Law grads all too well acquainted with the stimulant effects of caffeine may be interested in Blake Morgan’s work advising Costa on franchising. Other clients include the Welsh Government, Oxfam and HSBC — this really is the epitome of a “full service” outfit. The firm also boasts “the largest professional regulatory team in England and Wales”, representing the likes of the Solicitors Regulatory Authority and Bar Standards Board.

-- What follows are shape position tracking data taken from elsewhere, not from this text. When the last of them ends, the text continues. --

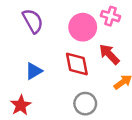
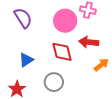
red arrow: (109, 54) -> (89, 42), turned -36
gray circle: (85, 104) -> (54, 82), moved

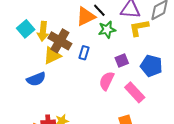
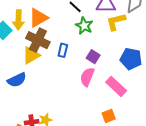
orange triangle: (86, 16) -> (38, 18), moved
green star: (107, 30) -> (84, 26), turned -30
yellow arrow: (43, 31) -> (18, 20), moved
purple square: (122, 60) -> (93, 57), moved, turned -32

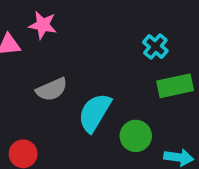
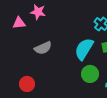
cyan semicircle: (95, 113) -> (84, 49), moved

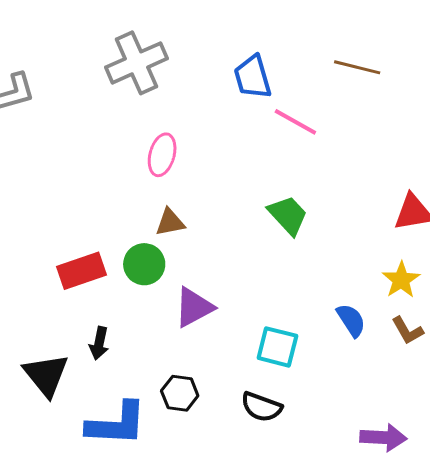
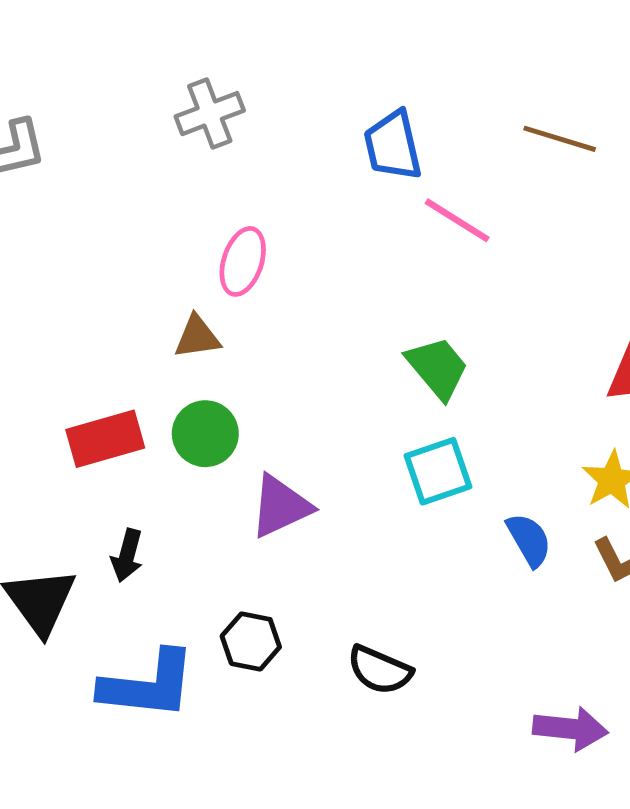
gray cross: (136, 63) -> (210, 114), size x0.7
brown triangle: (170, 222) -> (197, 337), moved
cyan square: (277, 347) -> (438, 471), moved, turned -36

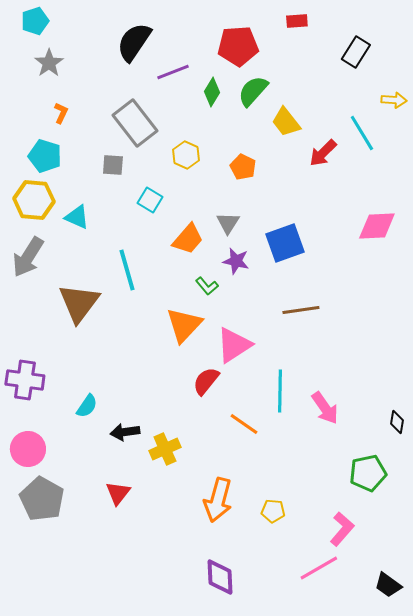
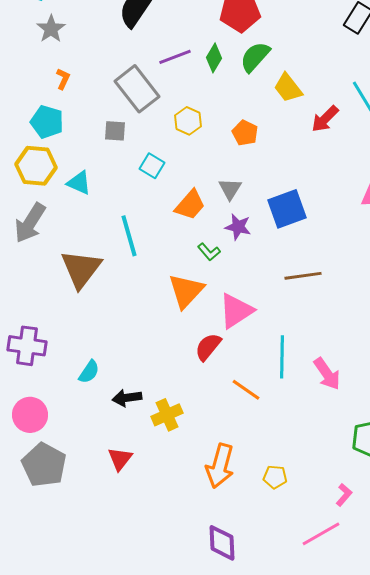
purple line: (173, 72) -> (175, 57), moved
pink L-shape: (342, 529) -> (344, 495), size x0.7

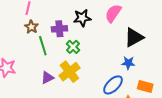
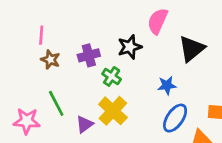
black star: (82, 18) -> (130, 47), moved
green line: (43, 46) -> (56, 103), moved
blue star: (128, 63) -> (167, 85), moved

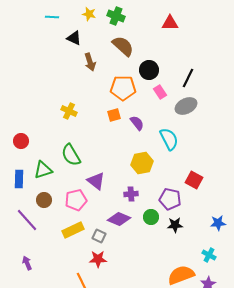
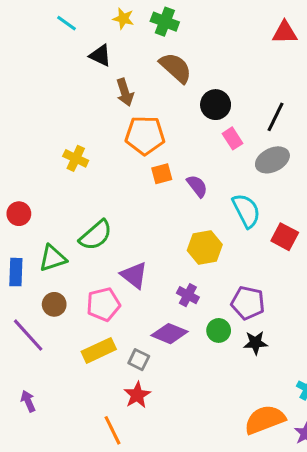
cyan line: (52, 17) -> (66, 23), turned 32
red triangle: (170, 23) -> (285, 32), moved
orange pentagon: (123, 88) -> (145, 135), moved
yellow cross: (69, 111) -> (76, 158), moved
green semicircle: (71, 155) -> (96, 235), turned -100
red square: (194, 180) -> (285, 237), moved
purple cross: (131, 194) -> (188, 295), turned 32
red star: (98, 259) -> (137, 395), turned -30

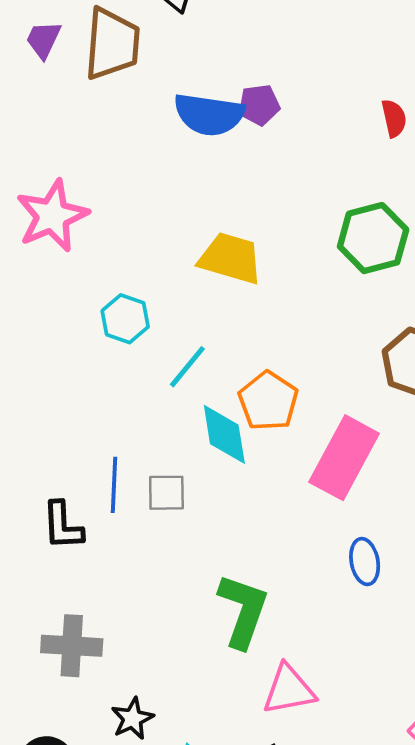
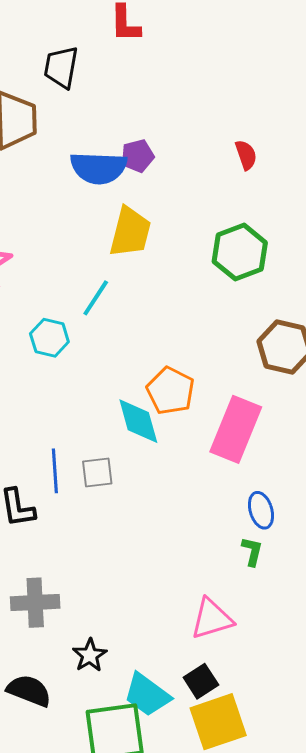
yellow trapezoid: (231, 258) -> (130, 232), moved, turned 94
cyan line: (187, 367) -> (96, 298), moved
green L-shape: (243, 611) -> (252, 551), moved, size x0.5

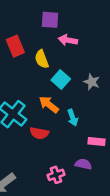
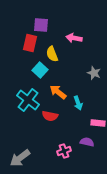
purple square: (50, 20) -> (41, 25), moved
red rectangle: (15, 46) -> (30, 43), turned 36
cyan square: (61, 79) -> (40, 70), moved

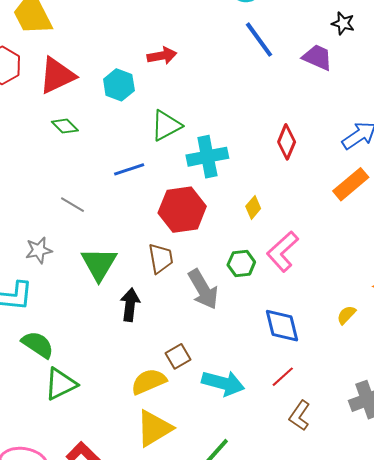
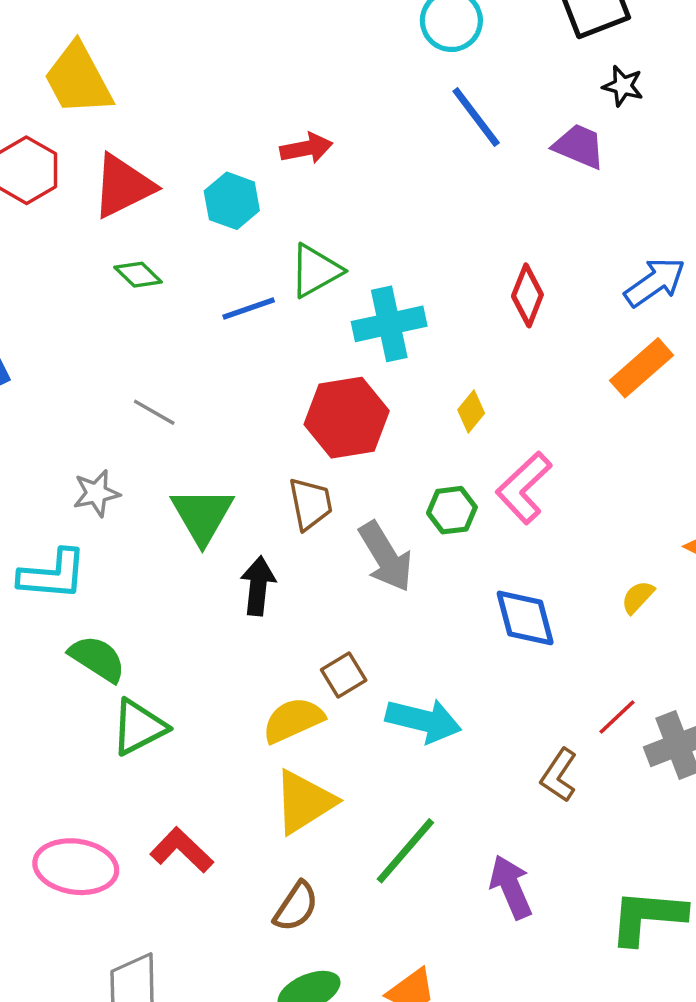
blue line: (129, 169) -> (249, 308), moved
red line: (283, 377) -> (617, 717), moved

Perks are mostly standard, including Bupa health insurance and dress down Fridays, although caffeine lovers should note that the coffee is only “your typical instant gold blend”. The most interesting perk is that trainees get their birthday off as annual leave. Hard luck for anyone born on 29 February, of course. Working from home setups also seem fairly standard, with one trainee commenting: “You get a laptop, with two desktop screens at home currently. I am not sure how long this will continue though as many of us took our office setups home at the start of the pandemic”. In terms of legal technology more generally, trainees tell us there is “room for improvement” but also “some good AML etc. tech”.
Recruitment is regional, so aspiring lawyers can apply to any of Blake Morgan’s five offices for the 10-15 training contracts available but are advised to check that they’ll be able to do a particular seat at a given office. This is because not every training opportunity is necessarily available everywhere and the firm admits that “first-year trainee seats are often selected through business need”. Whilst opportunities for international secondments are lacking, Blake Morgan makes up for this with client secondments. Trainees are sent off to the likes of Deutsche Bank, Nursing and Midwifery Council and Investec, although, we’re told that secondments are only available to those based in London which, along with Southampton and Cardiff, takes the most grads.
The firm’s London base is in the City, off Fetter Lane, the Welsh office is in the aptly named Central Square, but the Southampton premises are really in Eastleigh. And if you’re looking for a more glamorous location for the start of your legal career the Oxford office in Seacourt Tower might not be for you. As one insider put it, “Seacourt Tower … leaves plenty to be desired”. This may change in the future though, as trainees told Legal Cheek that the Oxford office is due to go through a refurb.
Given this variety, it’s hard to read too much into the overall trainee ratings — that’ll vary depending on where trainees land up. But overall, the firm seems to give a good balance of work/life balance, interesting work and support.